In those terms, the ratio of the outer wheel's speed to the inner wheel's speed is still what it was before: $$\frac{v_{outer}}{v_{inner}} = \frac{r+d_{axle}}{r}$$

However, in this question, you're trying to determine how much time should pass with the wheels turning at those speeds (in other words, following a circular path of a given $r$) before you come to a desired turning angle of $\theta$.

Here is the distance equation from before:

$$d_{inner} = \frac{\theta*2\pi{r}}{360}$$ $$v_{inner} = \frac{d_{inner}}{t} = \frac{\theta*2\pi{r}}{360*t}$$

So, solving for $t$: $$ t = \frac{\theta*2\pi{r}}{360*v_{inner}}$$

This is essentially saying "how long will it take me to travel along a circular arc defined by $r$ and $\theta$ if I move at the given speed $v_{inner}$".

Now for the bad news: achieving this is impossible in practice.
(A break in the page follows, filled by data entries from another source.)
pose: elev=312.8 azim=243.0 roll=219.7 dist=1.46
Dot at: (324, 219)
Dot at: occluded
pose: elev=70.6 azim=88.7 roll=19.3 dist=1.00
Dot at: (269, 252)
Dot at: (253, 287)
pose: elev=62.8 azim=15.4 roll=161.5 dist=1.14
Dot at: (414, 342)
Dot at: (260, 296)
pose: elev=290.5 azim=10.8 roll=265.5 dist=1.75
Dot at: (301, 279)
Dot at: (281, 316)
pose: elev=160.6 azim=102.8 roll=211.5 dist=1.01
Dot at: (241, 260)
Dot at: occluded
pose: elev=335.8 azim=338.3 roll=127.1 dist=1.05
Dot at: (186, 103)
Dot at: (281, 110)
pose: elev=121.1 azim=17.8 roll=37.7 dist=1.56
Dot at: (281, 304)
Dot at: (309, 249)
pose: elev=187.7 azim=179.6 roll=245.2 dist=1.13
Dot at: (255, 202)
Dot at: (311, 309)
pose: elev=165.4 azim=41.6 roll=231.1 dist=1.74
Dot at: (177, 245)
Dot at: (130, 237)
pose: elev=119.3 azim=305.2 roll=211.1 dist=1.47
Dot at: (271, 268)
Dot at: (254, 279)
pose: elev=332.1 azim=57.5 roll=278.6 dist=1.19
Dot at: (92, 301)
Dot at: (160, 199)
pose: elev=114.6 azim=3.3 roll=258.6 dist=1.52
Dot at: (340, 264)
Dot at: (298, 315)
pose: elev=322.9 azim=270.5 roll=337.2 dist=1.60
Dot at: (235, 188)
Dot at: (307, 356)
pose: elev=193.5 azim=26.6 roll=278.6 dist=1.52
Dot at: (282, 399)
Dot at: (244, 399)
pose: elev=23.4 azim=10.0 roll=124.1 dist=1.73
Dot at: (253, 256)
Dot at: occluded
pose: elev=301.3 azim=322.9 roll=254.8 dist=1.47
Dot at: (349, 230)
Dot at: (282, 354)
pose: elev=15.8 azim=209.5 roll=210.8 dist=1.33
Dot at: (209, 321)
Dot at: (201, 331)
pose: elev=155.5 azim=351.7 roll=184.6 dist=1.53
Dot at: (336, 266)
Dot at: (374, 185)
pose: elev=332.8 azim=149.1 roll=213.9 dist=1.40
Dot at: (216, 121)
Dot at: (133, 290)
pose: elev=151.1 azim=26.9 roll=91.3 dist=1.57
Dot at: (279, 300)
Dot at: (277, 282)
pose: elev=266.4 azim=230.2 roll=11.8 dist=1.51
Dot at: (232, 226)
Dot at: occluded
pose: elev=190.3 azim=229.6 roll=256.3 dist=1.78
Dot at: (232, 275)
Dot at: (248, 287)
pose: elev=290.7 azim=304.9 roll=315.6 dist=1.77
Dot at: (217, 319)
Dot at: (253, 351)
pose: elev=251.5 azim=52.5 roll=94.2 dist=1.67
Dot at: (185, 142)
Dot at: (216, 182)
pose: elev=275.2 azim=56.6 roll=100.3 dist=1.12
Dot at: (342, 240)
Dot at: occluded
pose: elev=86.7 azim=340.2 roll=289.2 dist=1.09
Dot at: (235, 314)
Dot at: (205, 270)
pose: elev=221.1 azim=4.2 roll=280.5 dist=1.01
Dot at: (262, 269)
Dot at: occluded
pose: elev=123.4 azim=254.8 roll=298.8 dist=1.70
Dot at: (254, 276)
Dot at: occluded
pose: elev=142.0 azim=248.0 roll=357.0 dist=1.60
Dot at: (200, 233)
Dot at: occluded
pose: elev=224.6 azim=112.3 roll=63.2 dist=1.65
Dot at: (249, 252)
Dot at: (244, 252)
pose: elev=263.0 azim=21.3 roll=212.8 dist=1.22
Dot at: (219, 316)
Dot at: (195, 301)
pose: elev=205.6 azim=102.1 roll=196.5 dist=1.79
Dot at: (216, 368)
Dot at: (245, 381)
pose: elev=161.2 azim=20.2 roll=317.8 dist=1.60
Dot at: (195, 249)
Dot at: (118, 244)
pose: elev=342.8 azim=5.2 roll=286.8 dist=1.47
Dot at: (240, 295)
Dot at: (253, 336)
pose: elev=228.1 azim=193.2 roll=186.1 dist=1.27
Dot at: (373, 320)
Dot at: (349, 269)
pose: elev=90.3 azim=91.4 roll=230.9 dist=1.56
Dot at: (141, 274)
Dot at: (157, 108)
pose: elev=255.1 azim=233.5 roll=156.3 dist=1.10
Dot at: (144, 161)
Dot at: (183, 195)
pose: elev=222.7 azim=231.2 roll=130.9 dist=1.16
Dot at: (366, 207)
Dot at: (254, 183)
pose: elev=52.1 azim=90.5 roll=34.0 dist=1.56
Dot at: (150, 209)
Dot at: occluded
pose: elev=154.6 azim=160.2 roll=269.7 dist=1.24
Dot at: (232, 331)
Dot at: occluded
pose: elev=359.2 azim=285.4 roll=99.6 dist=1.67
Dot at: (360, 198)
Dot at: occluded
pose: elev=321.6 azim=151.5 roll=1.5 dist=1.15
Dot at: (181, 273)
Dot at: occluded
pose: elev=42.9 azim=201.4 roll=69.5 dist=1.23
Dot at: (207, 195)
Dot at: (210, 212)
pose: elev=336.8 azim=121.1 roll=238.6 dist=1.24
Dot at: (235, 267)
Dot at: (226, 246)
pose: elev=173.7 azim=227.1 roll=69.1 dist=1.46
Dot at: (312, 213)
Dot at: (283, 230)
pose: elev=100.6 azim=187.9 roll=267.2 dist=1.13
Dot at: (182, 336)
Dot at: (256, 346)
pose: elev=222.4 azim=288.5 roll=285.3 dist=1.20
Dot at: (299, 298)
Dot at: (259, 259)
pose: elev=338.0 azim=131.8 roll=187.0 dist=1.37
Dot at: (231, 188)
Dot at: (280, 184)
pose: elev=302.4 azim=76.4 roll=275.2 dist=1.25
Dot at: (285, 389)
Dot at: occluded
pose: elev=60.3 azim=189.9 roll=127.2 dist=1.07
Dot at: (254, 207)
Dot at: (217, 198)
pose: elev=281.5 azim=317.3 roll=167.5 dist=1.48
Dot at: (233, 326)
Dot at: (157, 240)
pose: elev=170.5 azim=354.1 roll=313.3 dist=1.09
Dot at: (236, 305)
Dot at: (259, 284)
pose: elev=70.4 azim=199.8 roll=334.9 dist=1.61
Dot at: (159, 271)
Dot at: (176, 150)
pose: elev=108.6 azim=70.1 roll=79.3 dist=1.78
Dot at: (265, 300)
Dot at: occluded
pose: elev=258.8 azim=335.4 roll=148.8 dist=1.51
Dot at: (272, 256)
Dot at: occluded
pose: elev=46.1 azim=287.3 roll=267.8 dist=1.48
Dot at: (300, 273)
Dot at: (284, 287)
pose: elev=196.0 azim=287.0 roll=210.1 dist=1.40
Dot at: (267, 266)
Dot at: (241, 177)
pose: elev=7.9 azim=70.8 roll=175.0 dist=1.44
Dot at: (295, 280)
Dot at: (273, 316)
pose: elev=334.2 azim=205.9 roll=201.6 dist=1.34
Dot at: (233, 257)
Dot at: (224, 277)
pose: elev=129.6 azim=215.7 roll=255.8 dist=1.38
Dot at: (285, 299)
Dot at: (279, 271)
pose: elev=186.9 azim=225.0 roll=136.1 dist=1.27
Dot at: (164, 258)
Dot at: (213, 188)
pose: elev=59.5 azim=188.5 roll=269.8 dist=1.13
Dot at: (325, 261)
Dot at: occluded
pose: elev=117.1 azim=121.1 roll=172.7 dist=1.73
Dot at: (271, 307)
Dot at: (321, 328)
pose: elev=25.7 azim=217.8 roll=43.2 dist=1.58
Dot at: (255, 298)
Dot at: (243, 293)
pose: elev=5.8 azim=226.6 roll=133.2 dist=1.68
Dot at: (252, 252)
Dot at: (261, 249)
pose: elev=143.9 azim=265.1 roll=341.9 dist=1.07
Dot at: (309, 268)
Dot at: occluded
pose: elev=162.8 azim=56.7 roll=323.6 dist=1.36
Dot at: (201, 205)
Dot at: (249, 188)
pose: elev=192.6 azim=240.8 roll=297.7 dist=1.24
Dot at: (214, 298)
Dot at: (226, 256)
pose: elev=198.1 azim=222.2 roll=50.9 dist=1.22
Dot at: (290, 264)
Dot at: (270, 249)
The equations above are assuming that your acceleration is infinite, meaning that you would change your speed from $0$ to $v_{inner}$ instantly. This has never happened.

If you need to be sure that you've reached a desired heading, you'll need to start working with sensors. A GPS, a compass, or even wheel odometry would be good places to start.